Denise: Experimentei de tudo. Comecei sozinha, lendo livros. Lia, mas não entendia. Então resolvi procurar a ajuda dos cursinhos. Depois optei em não fazer aulas, para sobrar mais tempo para estudar e não gastar tanto dinheiro, já que tinha reduzido minhas horas no trabalho. Nessa época estudar sozinha rendeu bem mais que no início, pois já tinha uma base em todas as matérias. Em 2009, de volta à sala de aula, percebi que cursinho para mim era muito bom, pois me motivava e me mantinha atualizada.

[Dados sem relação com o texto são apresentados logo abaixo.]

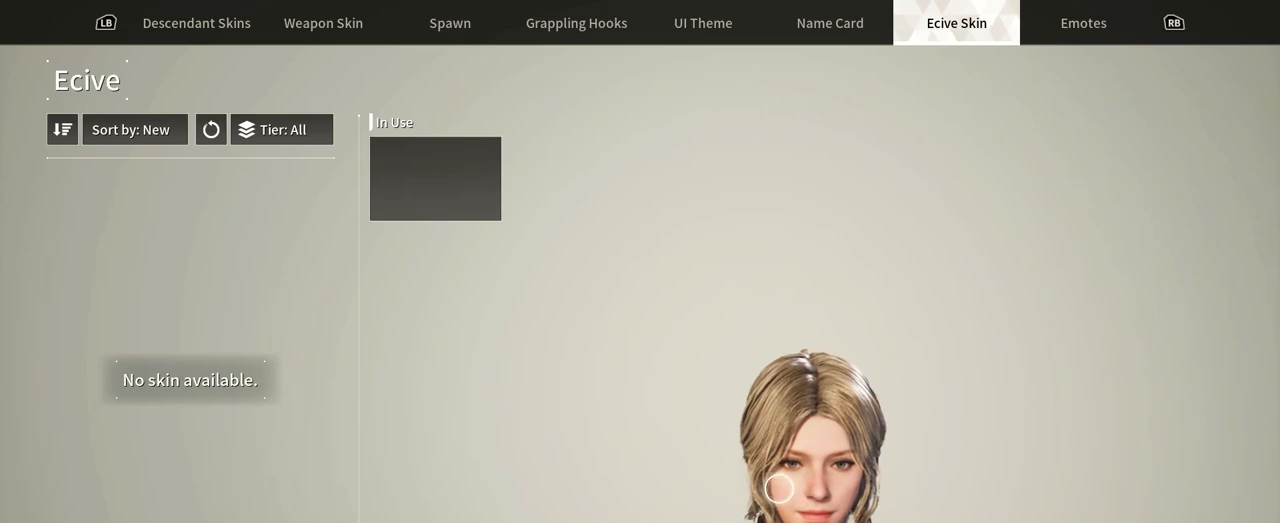
{"dt_ms": 500, "buttons": [], "left_stick": "up", "right_stick": "center", "events": [[400, "left_stick", "up"]]}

15) Ponto: O concurso do TCU/2009 foi realizado pelo Cespe/UNB, você considera importante conhecer o estilo da banca examinadora?

Denise: Com certeza, considero fundamental conhecer muito bem a banca que realizará o certame. Nesse concurso, além de procurar os melhores professores, selecionar o melhor material, fazer os melhores cursos, eu praticamente esgotei as questões de provas anteriores do CESPE e aprofundava na matéria de cada item. Durante a prova, deparei-me com muitos itens que já havia resolvido anteriormente. Isso é ótimo, pois além de ponto garantido, traz segurança e tranqüilidade para resolver o resto.

16) Ponto: Em sua caminhada rumo a aprovação, você os concursos de 2007, 2008 e 2009. Por favor, deixe uma mensagem para os que já estão na caminhada há algum tempo, mas ainda não conseguiram aprovação.

Denise: Não é uma caminhada fácil. O principal é manter o entusiasmo, acreditar que é possível e que você é capaz. Concurso parece algo muito repentino, um dia você dorme desempregado, no outro acorda com o emprego dos seus sonhos. Mas a construção desse sonho é feita dia a dia, cada minuto de estudo é um tijolinho a mais. E não tem para onde correr: se estudar, vai passar. Basta não desistir.

"Consulte não a seus medos, mas a suas esperanças e sonhos. Pense não sobre suas frustrações, mas sobre seu potencial não usado. Preocupe-se não com o que você tentou e falhou, mas com aquilo que ainda é possível a você fazer." (Papa João XXIII)

17) Ponto: Muito obrigado pela atenção e desejo-lhe muito sucesso em sua nova atividade profissional. Que Deus ilumine seus passos concedendo sabedoria e discernimento neste novo desafio.